Asian Students Win CERN Competition For The First Time (VIDEO)

Students from the Philippines and India have won the CERN Beamline for Schools competition 2018.

AsianScientist (Jul. 3, 2018) – High-school students from the International School of Manila, the Philippines, and R.N. Podar School in Mumbai, India, are the winners of the 2018 Beamline for Schools competition. They will visit CERN in September 2018 to carry out their proposed experiments together with professional researchers.

The CERN Beamline for Schools competition is open to high school students from all over the world who want to experience walking in the shoes of a scientist. This year, 195 teams (comprising more than 1,500 students from 42 countries) participated, up from the 180 teams that participated in 2017. The teams submitted a written proposal to address a physics question using a particle beam at CERN. They also had to produce a video to explain their proposal.

Taking into consideration creativity, motivation, feasibility and scientific method, CERN experts shortlisted 30 teams. The judges had a hard time choosing the winners but finally selected Beamcats from the Philippines and Cryptic Ontics from India.

The Filipino team consisted of three boys and three girls, which proposed using particles known as pions for cancer therapy. They suggested measuring the energy lost (technically known as the Bragg peak) by a beam of pions traveling through human tissue, which would be simulated using materials of a similar composition.
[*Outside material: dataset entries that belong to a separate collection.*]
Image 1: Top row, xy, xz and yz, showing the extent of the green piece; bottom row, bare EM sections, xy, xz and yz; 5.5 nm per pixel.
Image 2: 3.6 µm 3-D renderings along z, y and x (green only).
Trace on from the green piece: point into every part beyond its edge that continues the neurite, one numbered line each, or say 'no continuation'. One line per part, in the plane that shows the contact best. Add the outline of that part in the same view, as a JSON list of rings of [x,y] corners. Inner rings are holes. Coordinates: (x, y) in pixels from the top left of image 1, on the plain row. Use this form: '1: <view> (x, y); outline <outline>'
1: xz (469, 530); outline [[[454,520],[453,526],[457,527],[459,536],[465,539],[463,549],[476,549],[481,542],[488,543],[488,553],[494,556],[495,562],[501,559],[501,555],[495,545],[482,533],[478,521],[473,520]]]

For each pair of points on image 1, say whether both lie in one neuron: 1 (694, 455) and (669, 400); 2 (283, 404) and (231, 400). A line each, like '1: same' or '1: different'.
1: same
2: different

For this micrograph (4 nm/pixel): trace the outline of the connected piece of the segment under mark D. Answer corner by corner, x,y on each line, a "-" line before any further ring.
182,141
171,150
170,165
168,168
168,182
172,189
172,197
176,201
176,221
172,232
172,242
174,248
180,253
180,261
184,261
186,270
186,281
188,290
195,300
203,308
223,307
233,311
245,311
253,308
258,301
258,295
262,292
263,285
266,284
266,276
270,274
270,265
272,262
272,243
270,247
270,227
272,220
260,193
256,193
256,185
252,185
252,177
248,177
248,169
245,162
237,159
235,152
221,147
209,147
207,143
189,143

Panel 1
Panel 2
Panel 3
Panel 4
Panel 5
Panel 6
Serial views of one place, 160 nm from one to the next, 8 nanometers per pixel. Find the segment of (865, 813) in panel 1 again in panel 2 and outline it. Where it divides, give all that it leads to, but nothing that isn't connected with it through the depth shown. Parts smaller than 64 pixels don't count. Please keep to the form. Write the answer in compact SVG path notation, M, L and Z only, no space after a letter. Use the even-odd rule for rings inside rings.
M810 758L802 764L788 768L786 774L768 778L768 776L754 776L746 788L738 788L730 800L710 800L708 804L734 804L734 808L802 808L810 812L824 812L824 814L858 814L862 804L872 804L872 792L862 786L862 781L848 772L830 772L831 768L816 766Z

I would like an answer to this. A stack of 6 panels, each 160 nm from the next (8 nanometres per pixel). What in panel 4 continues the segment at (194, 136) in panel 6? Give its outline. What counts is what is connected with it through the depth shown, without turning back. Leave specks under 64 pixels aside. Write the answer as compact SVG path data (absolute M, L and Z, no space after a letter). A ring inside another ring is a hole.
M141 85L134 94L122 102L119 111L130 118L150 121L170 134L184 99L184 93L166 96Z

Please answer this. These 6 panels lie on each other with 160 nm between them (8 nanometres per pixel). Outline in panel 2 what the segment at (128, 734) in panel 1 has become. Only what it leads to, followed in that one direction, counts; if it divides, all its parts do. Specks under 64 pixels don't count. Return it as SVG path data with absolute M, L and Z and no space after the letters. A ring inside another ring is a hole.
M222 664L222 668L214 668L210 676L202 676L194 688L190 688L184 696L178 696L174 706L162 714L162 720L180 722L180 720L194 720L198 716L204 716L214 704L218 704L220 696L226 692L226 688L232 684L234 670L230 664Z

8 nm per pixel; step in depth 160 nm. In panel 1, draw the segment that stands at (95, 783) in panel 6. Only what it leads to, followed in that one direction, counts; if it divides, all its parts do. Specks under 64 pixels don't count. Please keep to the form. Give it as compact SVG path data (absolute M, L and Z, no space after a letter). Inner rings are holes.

The use of subatomic particles instead of X-rays in anti-cancer radiation therapy is gaining increasing interest as it is potentially less harmful to the healthy tissues surrounding tumors. For example, CERN was actively involved in a collaborative design study that laid the foundations for two of Europe’s proton and carbon ion therapy centers: CNAO in Italy and MedAustron in Austria.

“Hard work and perseverance is the foundation on which we measure our success, and the fact that our CERN mentors identified this quality within us and our proposal was truly amazing,” said Ms. Charvie Yadav from the Beamcats team. “This is such a valuable experience for me. I hope this inspires young students all around the world.”

The Beamcats team intends to explore the use of pions for cancer therapy.

The Cryptic Ontics team comprised nine boys and nine girls, and it proposed studying the deflection of protons and electrons in a magnetic field. By exploring the interaction between charged particles and a magnetic field in the lab, the team hopes to learn about the anomalies in the Earth’s magnetic field as a function of the variance of the cosmic ray detection rate.

“Winning this competition will not just help us in our studies and work, but will also teach us more about teamwork and collaboration. I look forward to visiting CERN and to learning and growing along the way,” said Mr. Satchit Chatterji from the Cryptic Ontics team.

Cryptic Ontics will investigate the interactions between charged particles and a magnetic field.

This is the first time that Asian high schools have won the competition. Previously, students from the Netherlands, Greece, Italy, South Africa, Poland, the UK and Canada were selected to perform their proposed experiments at CERN.